My intention here is to confirm that poststructuralism doesn’t mean you can say what you like. That is an easy thing to type.
To say I have spent hours trying to work out how to describe “poststructuralism” really does not describe how exasperating the whole experience has been. It really should be so easy, but trying to condense an entire school of thought into a small space risks missing the point of it entirely. Expect only bullet points here, but enough to suggest further reading.
The easiest analogy that has come to mind is “fake news.” This phrase feeds into the so-called “postmodern” landscape of truth and facts not counting for anything anymore, or at least that is how I have seen “postmodern” used in this loose way: are talking about everything that reacted to modernism, good or bad, from philosophy to art, or is it just the bits that relate to your hatred of a particular term? From there, is “fake news” meant to mean, “news that is deliberately incorrect,” or “news I don’t like”? Once you hear Don Backslide saying this is why he “invented” the word “fake” in a news interview, inspiring incredulity, there becomes a disconnect in the use of language.
This is the problem I have with trying to give a short answer to “poststructuralism,” about whether it is a reaction to structuralist thought, or a number of different things that have been grouped together by topic or time period. Structuralism is usually boiled down to the study of how language interconnects: the definition of a word depends on the definition of other words, building an ever-growing web, finding that which is universal.

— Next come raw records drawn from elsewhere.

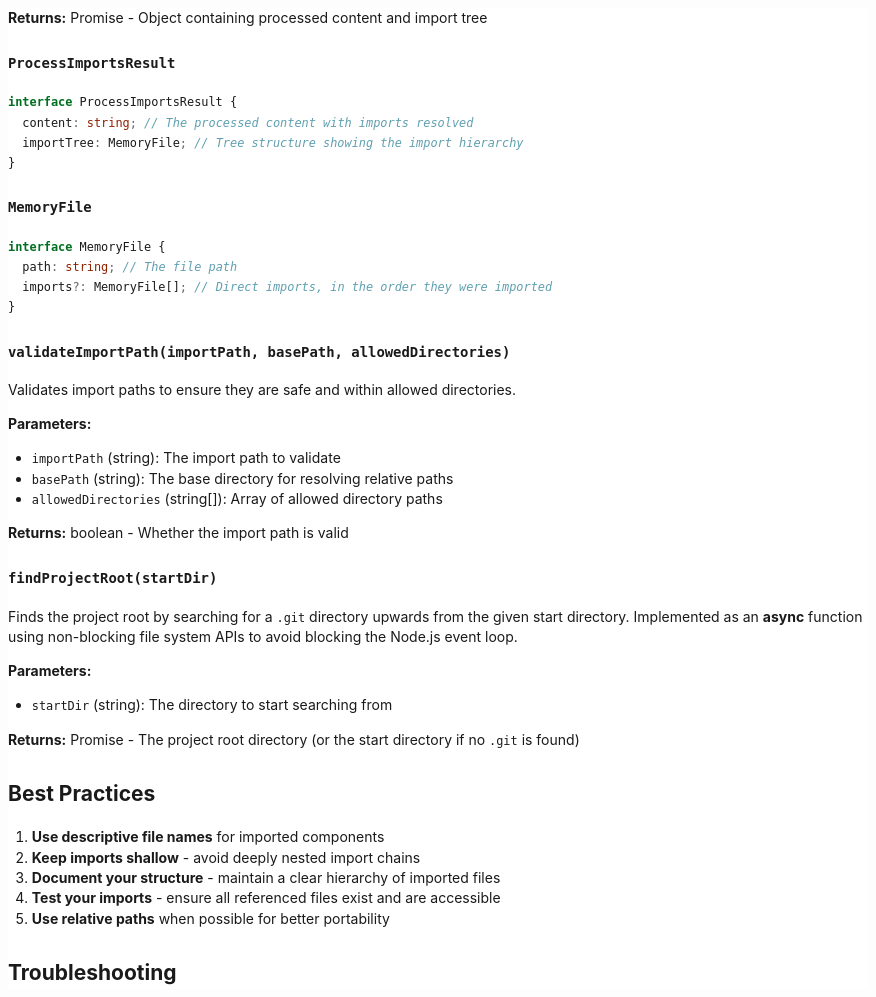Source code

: **Returns:** Promise<ProcessImportsResult> - Object containing processed content and import tree

### `ProcessImportsResult`

```typescript
interface ProcessImportsResult {
  content: string; // The processed content with imports resolved
  importTree: MemoryFile; // Tree structure showing the import hierarchy
}
```

### `MemoryFile`

```typescript
interface MemoryFile {
  path: string; // The file path
  imports?: MemoryFile[]; // Direct imports, in the order they were imported
}
```

### `validateImportPath(importPath, basePath, allowedDirectories)`

Validates import paths to ensure they are safe and within allowed directories.

**Parameters:**

- `importPath` (string): The import path to validate
- `basePath` (string): The base directory for resolving relative paths
- `allowedDirectories` (string[]): Array of allowed directory paths

**Returns:** boolean - Whether the import path is valid

### `findProjectRoot(startDir)`

Finds the project root by searching for a `.git` directory upwards from the given start directory. Implemented as an **async** function using non-blocking file system APIs to avoid blocking the Node.js event loop.

**Parameters:**

- `startDir` (string): The directory to start searching from

**Returns:** Promise<string> - The project root directory (or the start directory if no `.git` is found)

## Best Practices

1. **Use descriptive file names** for imported components
2. **Keep imports shallow** - avoid deeply nested import chains
3. **Document your structure** - maintain a clear hierarchy of imported files
4. **Test your imports** - ensure all referenced files exist and are accessible
5. **Use relative paths** when possible for better portability

## Troubleshooting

Therefore, poststructuralism must take that and break it, to find out what is different, and that difference comes from different language systems, i.e. the different systems that allow us to access information, be they words, images or symbols. Nothing is as transparent as just simply meaning what they say, because a lot of agreement is needed for that to be the case.
This is where I can recommend a list of French writers, as poststructuralism is also known as the “French school”: you have Roland Barthes on the “death of the author,” as the use of “I” shifts from reader to reader; you have Claude Lévi-Strauss looking at anthropology and custom; Michel Foucault, looking at reason, truth and knowledge, and the power that has control over what those mean; Jacques Derrida, deconstructing meaning, seeing how the “other” invades the notion of the “self,” of objectivity always being subject to something; and Jean-François Lyotard’s incredulity to “grand narratives” that explain everything about the world, used as a way of defining postmodernism.
The reason you cannot say what you like is because, at some basic level, you have to agree on some level of understanding before you can say anything to anyone ever again. At least, that is my understanding of it: I have been looking at postmodern and poststructuralist theory on and off for fifteen years now, and I find it as brilliantly frustrating as ever – just don’t live your life by it, or expect everyone else to follow.